I’m not really sure anything else can be done - recent Supreme Court decisions seem to have established that there is no way for Congress to create a truly independent agency other than the Federal Reserve.You can say an agency is independent , but it really isn’t if the president can fire Bondi and Blanche. States and counties/municipalities often keep prosecution and some other functions independent by having a multiple executive system where the Attorney General/county prosecutor is independently elected. (Sometimes the chief fiscal officer is also independently elected. ) But that would require a constitutional amendment - and I’m not at all certain that’s a realistic hope.
They might be, if the next Democrat is the sort to hesitate about taking decisive action when needed because of the old fashioned theory of “it just isn’t done that way”. It’s happened before (see Joe Biden and Merrick Garland) and it could happen again.
It’s tough to fix anything with more laws when the root of the problem are people abandoning norms, ignoring existing laws, and all three branches abrogating their responsibilities.
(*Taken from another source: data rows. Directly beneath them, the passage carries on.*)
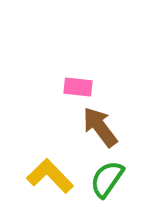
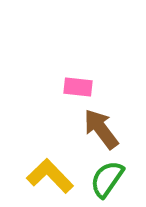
brown arrow: moved 1 px right, 2 px down
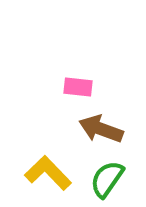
brown arrow: rotated 33 degrees counterclockwise
yellow L-shape: moved 2 px left, 3 px up
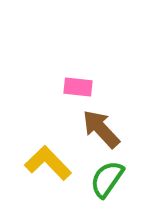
brown arrow: rotated 27 degrees clockwise
yellow L-shape: moved 10 px up
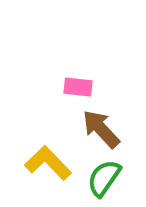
green semicircle: moved 3 px left, 1 px up
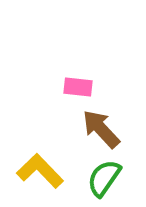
yellow L-shape: moved 8 px left, 8 px down
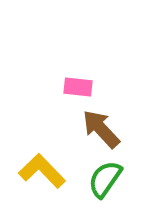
yellow L-shape: moved 2 px right
green semicircle: moved 1 px right, 1 px down
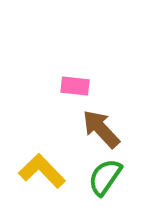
pink rectangle: moved 3 px left, 1 px up
green semicircle: moved 2 px up
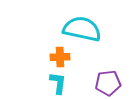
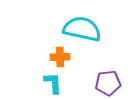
cyan L-shape: moved 5 px left; rotated 10 degrees counterclockwise
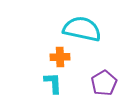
purple pentagon: moved 4 px left; rotated 25 degrees counterclockwise
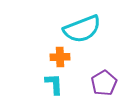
cyan semicircle: rotated 147 degrees clockwise
cyan L-shape: moved 1 px right, 1 px down
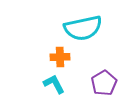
cyan semicircle: moved 1 px right, 1 px up; rotated 9 degrees clockwise
cyan L-shape: rotated 25 degrees counterclockwise
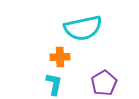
cyan L-shape: rotated 40 degrees clockwise
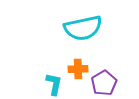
orange cross: moved 18 px right, 12 px down
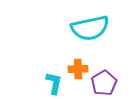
cyan semicircle: moved 7 px right
cyan L-shape: moved 1 px up
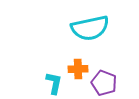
purple pentagon: rotated 20 degrees counterclockwise
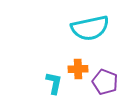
purple pentagon: moved 1 px right, 1 px up
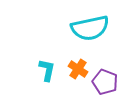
orange cross: rotated 36 degrees clockwise
cyan L-shape: moved 7 px left, 13 px up
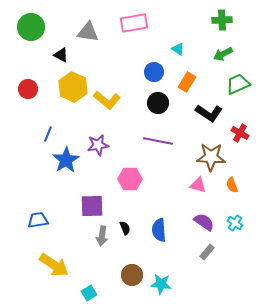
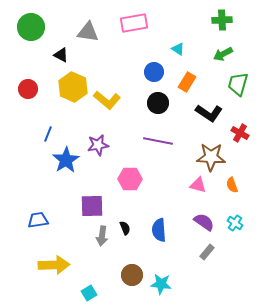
green trapezoid: rotated 50 degrees counterclockwise
yellow arrow: rotated 36 degrees counterclockwise
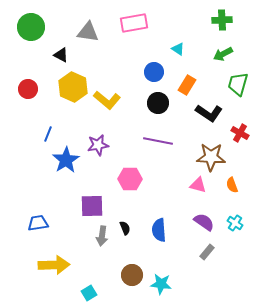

Laws are written with the assumption you have a group of sane, responsible people governing.
Exactly. And getting those people (the ones abrogating their responsibilities) to change their minds and start behaving responsibly is almost certainly impossible. Therefore the only way to begin fixing things is to remove from power the people that broke it in the first place. Once they’re removed, we can then talk about which types of technicians are needed to fix the specific damage that has been done, but until that happens we’re stuck at square zero.
Read what has actually been written. It will not be, cannot be, such a simplistic solution. I’m advocating a complete redesign of the whole mess. Hell, if I thought it had any chance of happening, I’d advocate a complete redesign of the entire system of government in the US. Your whole system was built on a flawed foundation, and that foundation is now completely rotted, to boot.
I agree but the problem is fixing this system would mean the people currently in power, who broke it, would be those trying to fix it. I think you can see the problem with that.
The alternative is probably a violent process and that is likewise terrifying.
I’ve been wondering about a Presidential Code of Conduct. Breaches of the Code could be used as evidence for impeachment. The code would consist of fairly mundane, non-controversial things of the type that previous Presidents abided by anyway. Stuff like not using the office for personal enrichment, divestment from businesses and use of blind trusts, not renaming federal property or installing personal branding, not using federal resources for private business interests, not interfere with criminal investigations and prosecutions. Other stuff too but that’s the general idea. It would be deliberately fairly bland so that Republicans can’t disagree with any of it
Wouldn’t really matter - whether Republicans disagree witht the code or not, you have to have a House willing to impeach and a Senate willing to convict. Which is really the current problem more than the president’s behavior - at least part of the reason he didn’t do these things in his first term was becasue he wasn’t emboldened by the SC decision giving him immunity and the knowledge that the Senate acquitted him after he was impeached for Jan 6
Absolutely anything can be used as grounds for impeachment. Didn’t like his tie could be grounds for impeachment. It is not a law, it is a political process and it can be whatever congress wants it to be at that time. In general congress should be able to point to things more important than a lousy tie but they can do what they like here.
And the current reality is there is no way to get 2/3 of congress to impeach and then convict. I honestly wonder if congress would manage to impeach/convict Trump if he nuked New York (that would probably be sufficient but even that I cannot say for sure).